Push it to the registry, then prove the round trip by deleting the local copy, pulling it back, and running it:
docker push localhost:5000/hello:v1
docker rmi localhost:5000/hello:v1
docker pull localhost:5000/hello:v1
docker run --rm localhost:5000/hello:v1
The final command prints built inside sdme, served from the registry running inside the same sdme container.
The whole chain is native btrfs. Inside the container, docker info reports Storage Driver: btrfs with Backing Filesystem: btrfs. From the host, sudo btrfs subvolume list on the sdme btrfs pool shows the container's root subvolume with Docker's image and layer subvolumes (.../var/lib/docker/btrfs/subvolumes/*) nested under it. No overlay2, no fuse-overlayfs anywhere.
Leave the container shell, then remove the container. Its btrfs subvolume (and everything Docker created inside it) is removed with it:
exit
sudo sdme rm -f dockerbox
The three requirements for a working Docker engine inside an sdme container:
Requirement Flag / setting Why
------------------- ------------------------------ -------------------------
btrfs root --storage btrfs plus container root is a real
"storage-driver": "btrfs" fs; no overlay-on-overlay
device controller --system-call-filter bpf cgroup v2 devices use eBPF
(keyctl, add_key too) (no extra capability)

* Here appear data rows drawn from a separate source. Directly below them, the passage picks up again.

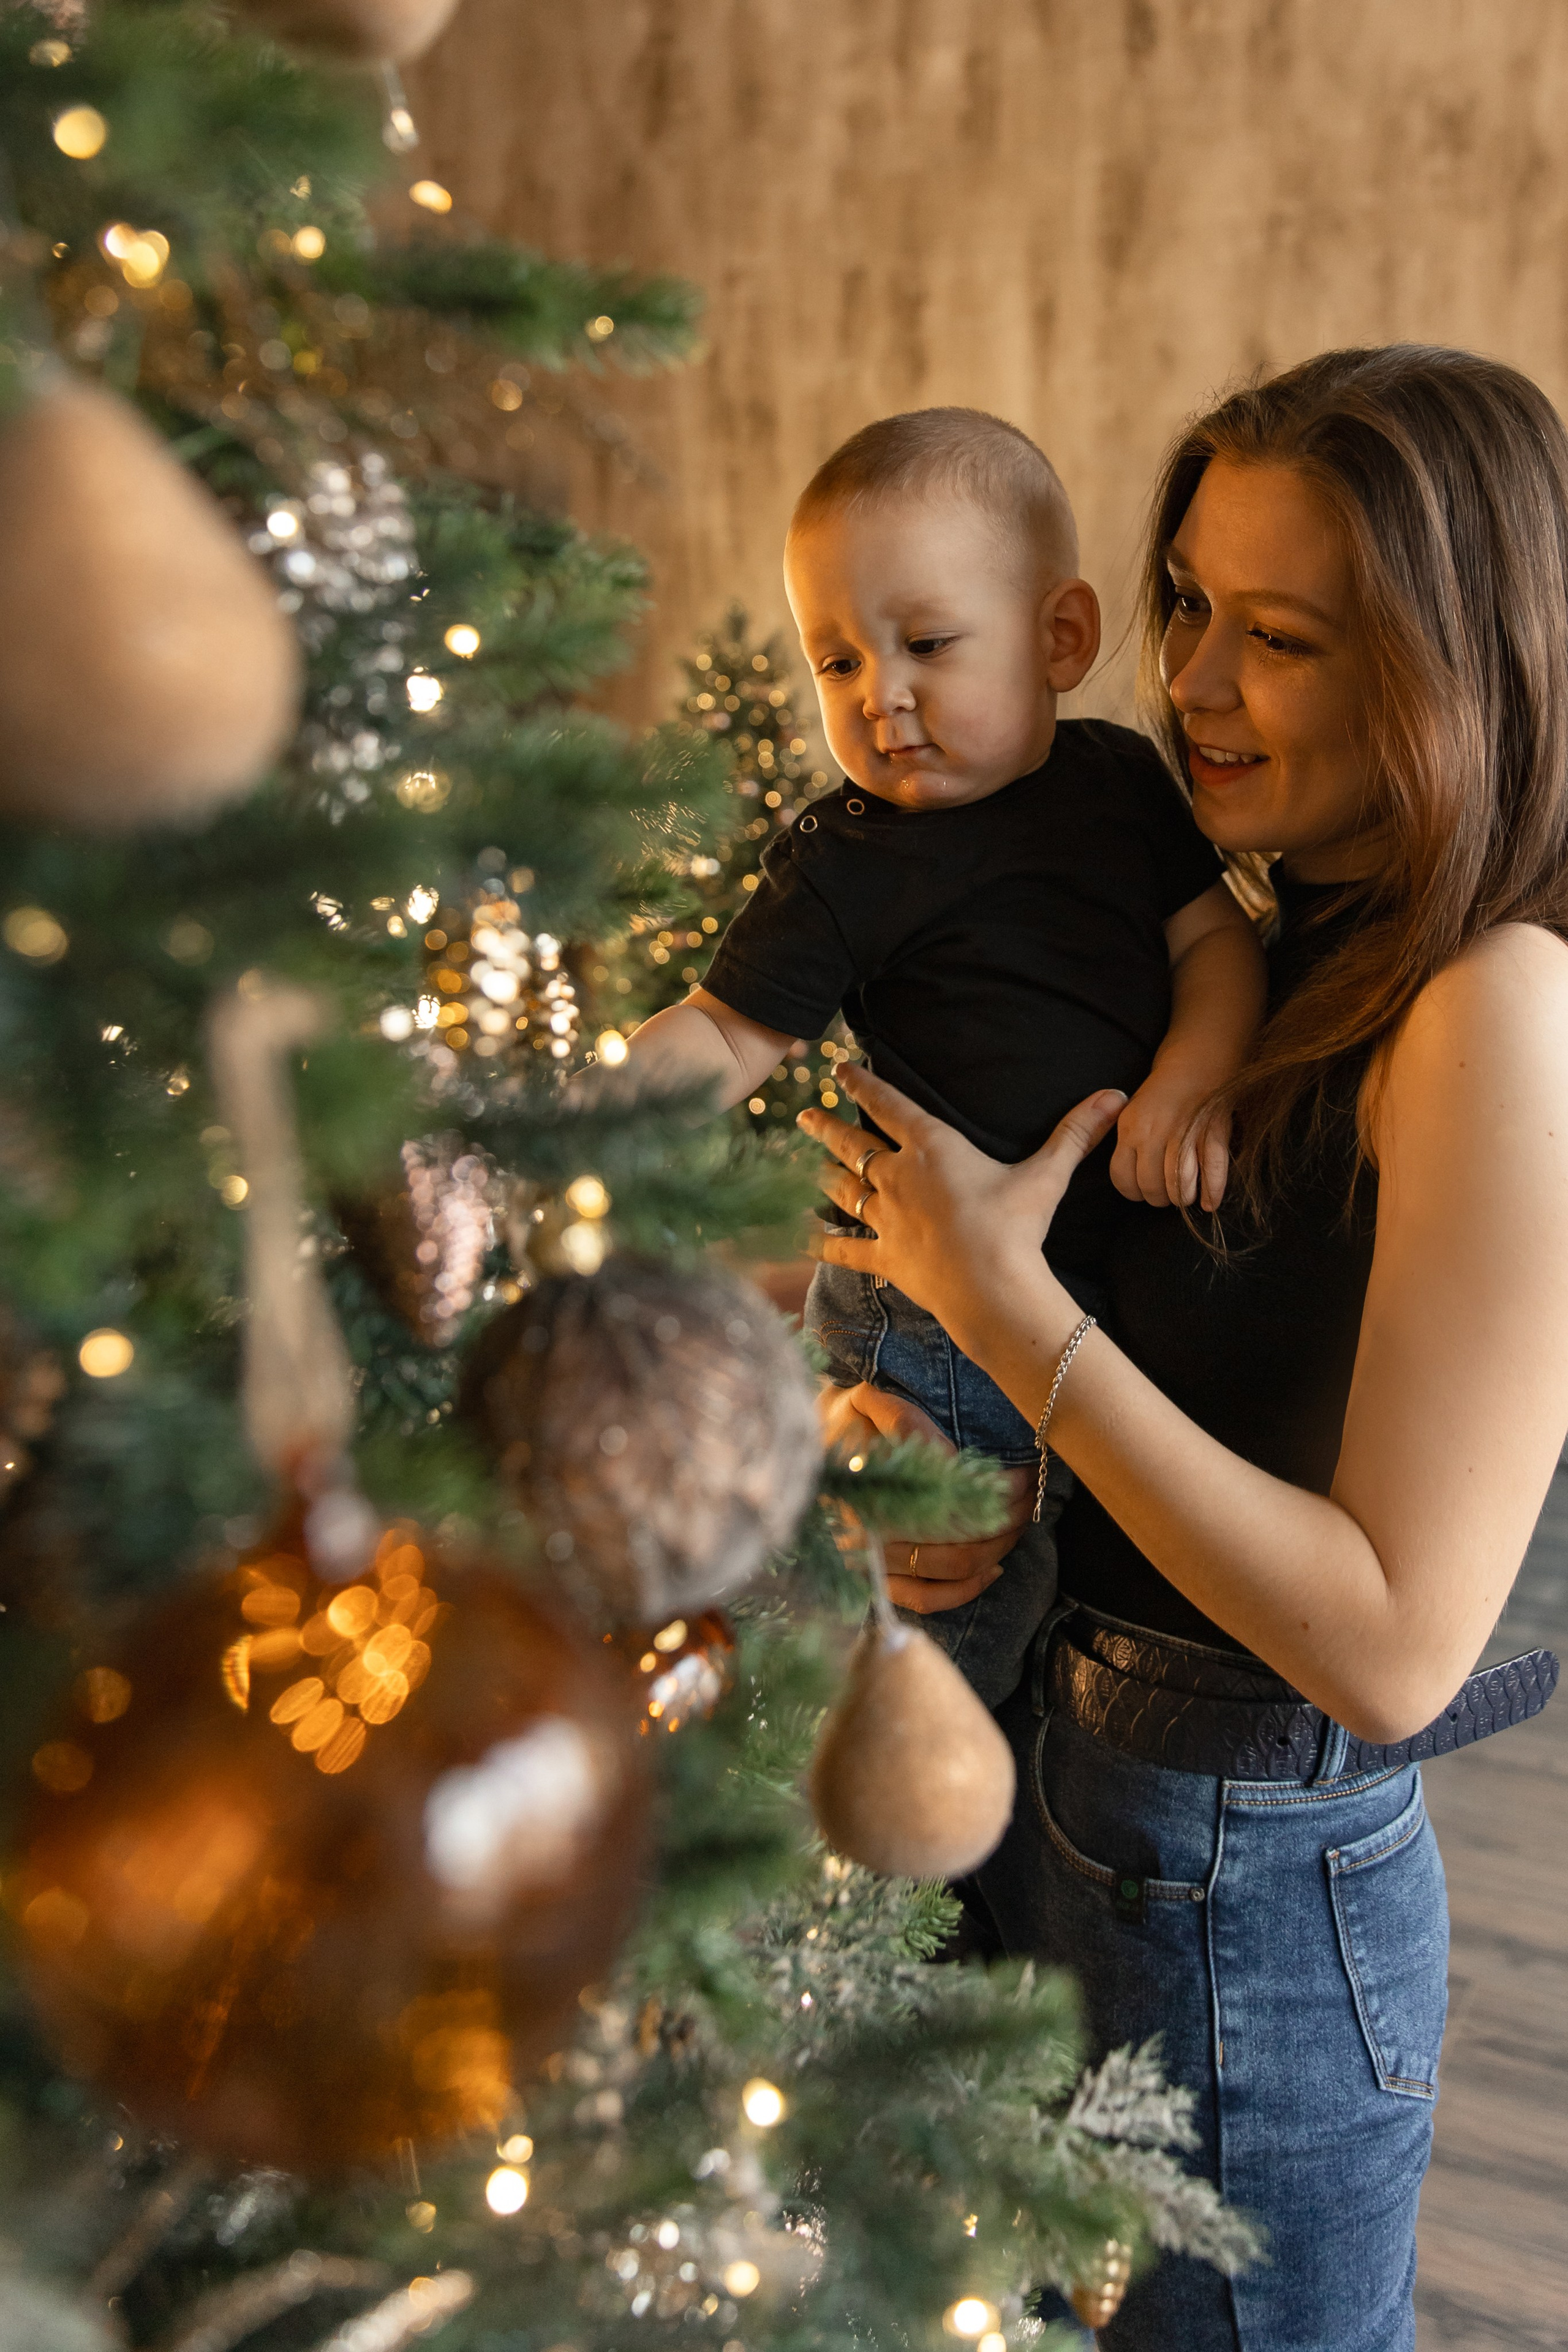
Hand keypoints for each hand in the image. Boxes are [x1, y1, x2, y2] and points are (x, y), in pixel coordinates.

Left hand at [796, 1065, 1125, 1354]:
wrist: (992, 1287)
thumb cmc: (1016, 1227)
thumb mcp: (1046, 1175)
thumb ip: (1075, 1134)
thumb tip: (1117, 1096)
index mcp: (932, 1148)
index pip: (889, 1105)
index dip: (862, 1083)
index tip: (839, 1068)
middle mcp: (899, 1177)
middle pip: (853, 1144)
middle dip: (827, 1125)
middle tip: (804, 1113)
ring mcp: (886, 1218)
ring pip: (843, 1189)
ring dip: (823, 1174)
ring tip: (807, 1162)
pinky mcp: (885, 1256)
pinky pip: (845, 1248)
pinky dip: (823, 1241)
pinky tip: (804, 1236)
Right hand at [824, 1381, 1034, 1612]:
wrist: (803, 1455)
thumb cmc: (845, 1425)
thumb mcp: (867, 1405)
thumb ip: (905, 1422)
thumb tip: (952, 1460)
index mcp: (868, 1486)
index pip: (948, 1495)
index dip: (994, 1488)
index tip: (1020, 1472)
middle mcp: (870, 1531)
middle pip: (960, 1534)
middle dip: (1005, 1515)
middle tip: (1029, 1492)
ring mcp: (874, 1563)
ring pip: (954, 1566)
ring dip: (998, 1545)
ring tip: (1019, 1519)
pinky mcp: (878, 1584)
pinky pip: (928, 1599)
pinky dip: (967, 1589)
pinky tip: (994, 1568)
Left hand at [1109, 1073, 1231, 1209]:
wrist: (1199, 1058)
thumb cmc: (1166, 1091)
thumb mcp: (1135, 1113)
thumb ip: (1132, 1144)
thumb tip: (1134, 1181)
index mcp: (1130, 1127)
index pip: (1122, 1177)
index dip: (1133, 1191)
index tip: (1142, 1192)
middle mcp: (1154, 1132)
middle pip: (1151, 1186)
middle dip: (1160, 1198)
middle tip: (1167, 1196)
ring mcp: (1184, 1132)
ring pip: (1178, 1185)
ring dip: (1183, 1197)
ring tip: (1186, 1196)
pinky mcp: (1213, 1130)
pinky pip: (1212, 1170)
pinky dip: (1212, 1191)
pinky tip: (1210, 1202)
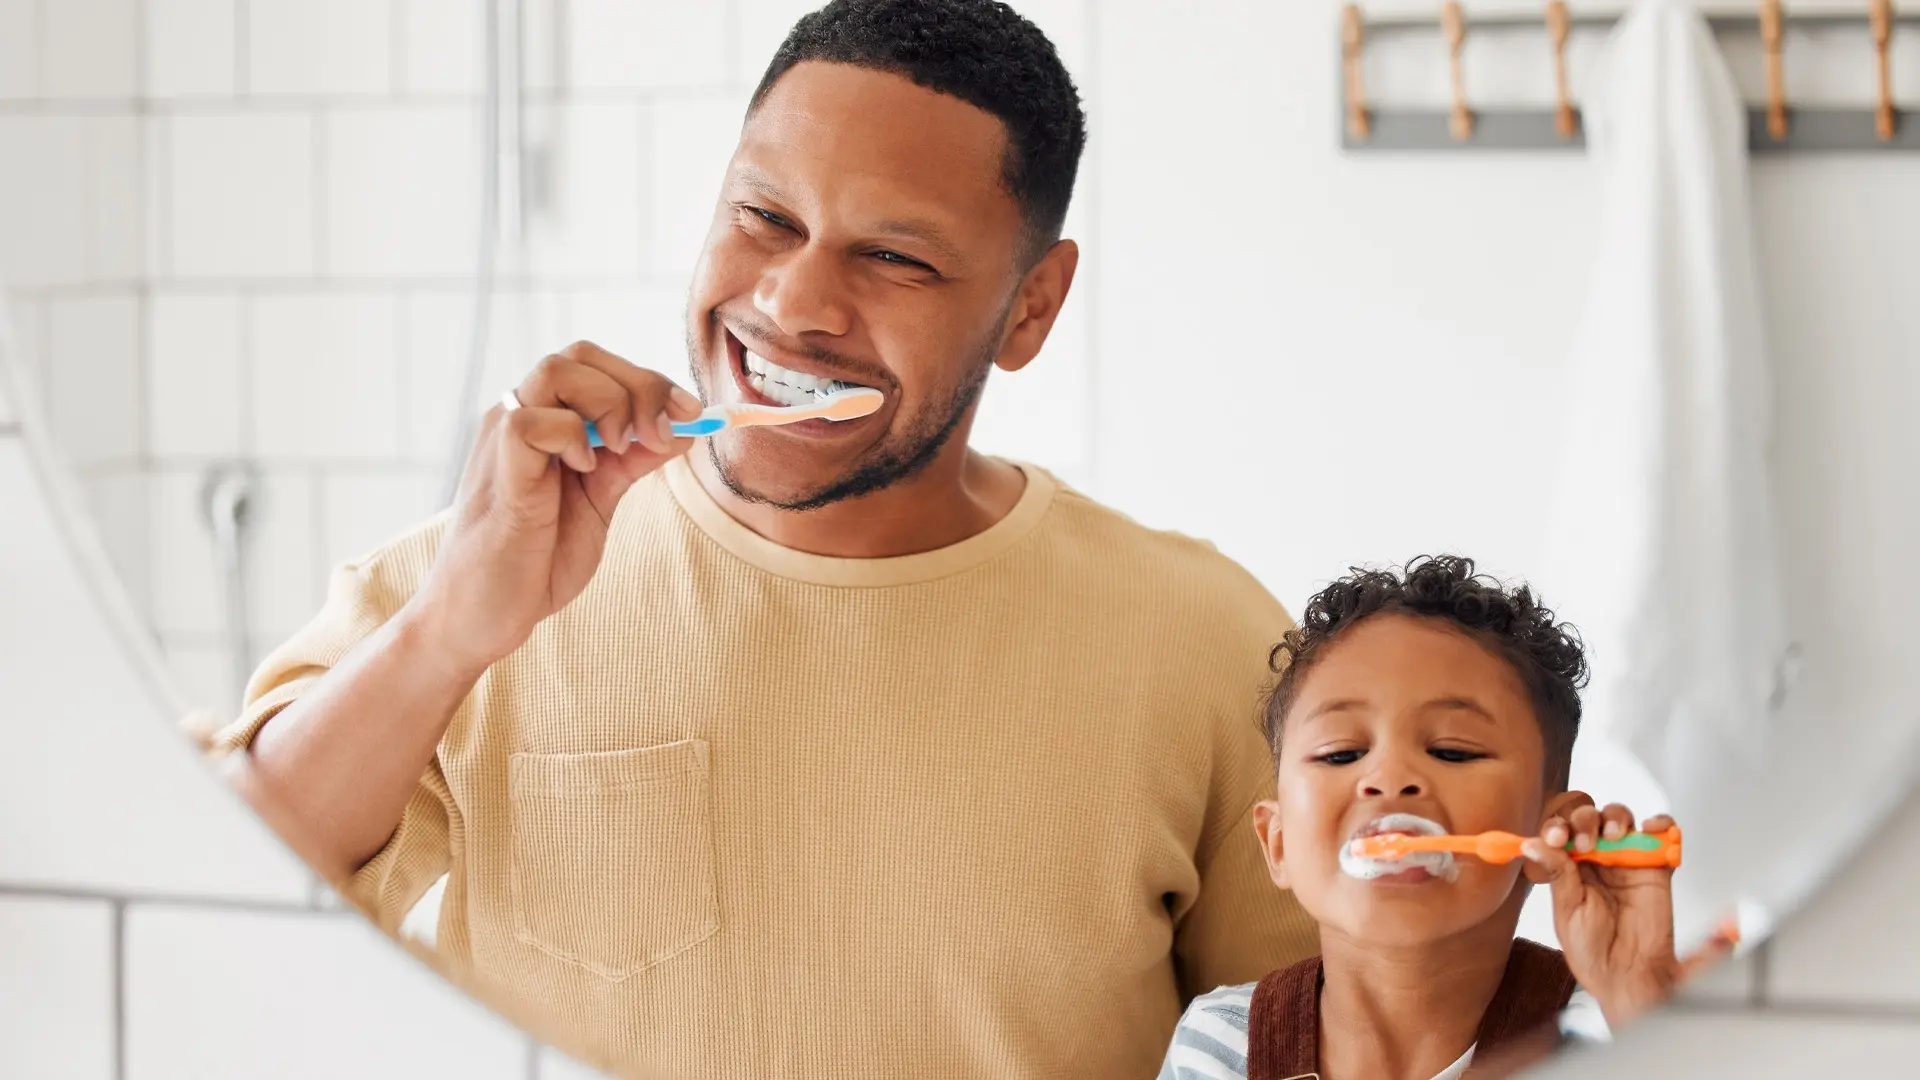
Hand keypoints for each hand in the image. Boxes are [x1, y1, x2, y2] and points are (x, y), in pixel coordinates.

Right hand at [407, 341, 702, 673]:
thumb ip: (631, 461)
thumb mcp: (600, 501)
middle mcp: (519, 417)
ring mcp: (503, 440)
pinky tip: (585, 472)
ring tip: (622, 450)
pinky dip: (571, 436)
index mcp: (545, 420)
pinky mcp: (498, 471)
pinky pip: (530, 421)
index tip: (691, 413)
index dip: (650, 380)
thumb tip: (683, 428)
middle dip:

isolated networking --network-veth plus Docker's bridge/iptables
--capability CAP_NET_ADMIN run in the container netns
Podman rootful runs under the same requirements. Rootless container engines are a harder case inside nspawn: storage is solved the same way (a btrfs root gives the kernel's native overlay, no fuse), but nspawn's read-only /proc/sys and locked /proc submounts block a rootless engine's child user namespace from mounting a fresh /proc. For nested engines, prefer the rootful path shown here.
See the architecture and security documentation for how sdme's storage backends, capabilities, and seccomp filtering work.